Dans la vallée, les petits producteurs et beaucoup de citoyens ont fait pression au début du confinement (grâce au groupe local Covid – Entraide) pour que le marché de la ville, qui était interdit, soit maintenu. Finalement, on a eu gain de cause, le marché a rouvert. Alors je suis allé voir. En un mois, je suis descendu deux fois à la ville (c’est une heure en voiture aller-retour), avec un masque, et en mode furtif, pour les courses. Sans être contrôlé.

D’habitude j’aime aller en ville, mais pas là. L’ambiance citadine était un peu désolante. Il y avait de la tristesse dans l’air, un parfum de colère aussi, et de résignation, et pas grand monde. Au marché, les gens étaient dispersés, consignes obligent. Il y avait moins de stands, des producteurs énervés, méfiants, soumis, ou indifférents, et des patrouilles de la gendarmerie vérifiaient que les consignes de distanciation étaient suivies.

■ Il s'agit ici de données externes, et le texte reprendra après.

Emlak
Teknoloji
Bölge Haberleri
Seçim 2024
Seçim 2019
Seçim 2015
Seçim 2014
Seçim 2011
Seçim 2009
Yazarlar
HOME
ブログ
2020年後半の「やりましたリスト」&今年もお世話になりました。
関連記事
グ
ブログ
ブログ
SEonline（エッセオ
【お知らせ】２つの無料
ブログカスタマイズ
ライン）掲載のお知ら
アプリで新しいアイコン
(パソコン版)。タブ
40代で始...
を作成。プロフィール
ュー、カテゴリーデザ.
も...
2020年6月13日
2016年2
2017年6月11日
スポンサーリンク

On était là pour acheter de la nourriture pas pour taper la causette ! C’est un comble au marché du samedi matin, surtout qu’il faisait beau…

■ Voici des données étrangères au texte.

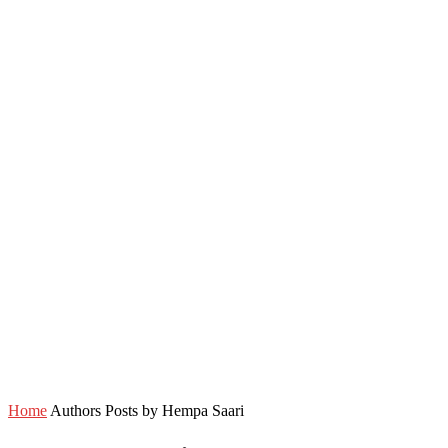
Home
Authors
Posts by Hempa Saari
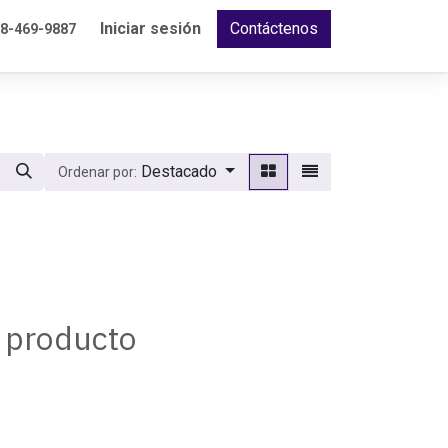
Iniciar sesión
Contáctenos
18-469-9887
Destacado
Ordenar por:
n producto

J’ai eu le sentiment que la population allait finir par péter les plombs, que ça ne tiendrait pas longtemps. Et puis ça tient, tu vois, les gens finissent par s’habituer à tout. J’imagine que dans deux mois, beaucoup de gens ne voudront même pas sortir du confinement, tu verras !

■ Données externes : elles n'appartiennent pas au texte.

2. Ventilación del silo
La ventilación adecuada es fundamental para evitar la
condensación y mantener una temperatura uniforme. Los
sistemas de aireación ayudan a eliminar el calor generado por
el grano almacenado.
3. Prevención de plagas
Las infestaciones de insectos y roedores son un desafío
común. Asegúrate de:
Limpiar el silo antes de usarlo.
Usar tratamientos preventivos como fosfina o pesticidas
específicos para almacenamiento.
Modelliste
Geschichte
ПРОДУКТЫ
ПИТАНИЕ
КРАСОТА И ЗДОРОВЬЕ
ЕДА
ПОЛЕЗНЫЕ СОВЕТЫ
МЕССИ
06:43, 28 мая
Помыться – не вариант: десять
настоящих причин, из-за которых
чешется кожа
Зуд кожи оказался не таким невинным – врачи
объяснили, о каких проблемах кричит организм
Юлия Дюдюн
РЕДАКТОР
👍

Dans ta lettre, tu m’invitais à écouter une émission d’André Compte-Sponville. C’est vrai, il a raison. Nous nous focalisons sur la question sanitaire, mais elle ne doit pas occulter le reste.

Il y a un délicat équilibre à trouver entre le risque de complication de la maladie et le risque de complication du confinement, entre l’urgent et l’essentiel. Je crois qu’il va falloir qu’on devienne rapidement compétents dans cette distinction fondamentale, car on va devoir s’ajuster toute la vie…

Fin mars, un vieil ami de fac m’a appelé, ça faisait longtemps qu’on ne s’était pas parlé ! En fait, c’était pour m’annoncer qu’un ami commun, avec qui on faisait les 400 coups à trois il y a vingt ans, était effondré : son fils de 6 ans venait de se tuer.
En jouant dans le jardin. Un gros coup sur la tête. Instantané.

Un accident.

J’étais sidéré.

J’ai un fils de 6 ans aussi…

C’est atroce.

En plein confinement. On ne peut même pas aller les voir, les prendre dans nos bras… Le deuil va être compliqué… infini, insondable.

C’est ça notre époque. L’urgent et l’essentiel. Et l’imprévu. En géant.

Je t’embrasse, avec de la tristesse et un cœur gros comme ça.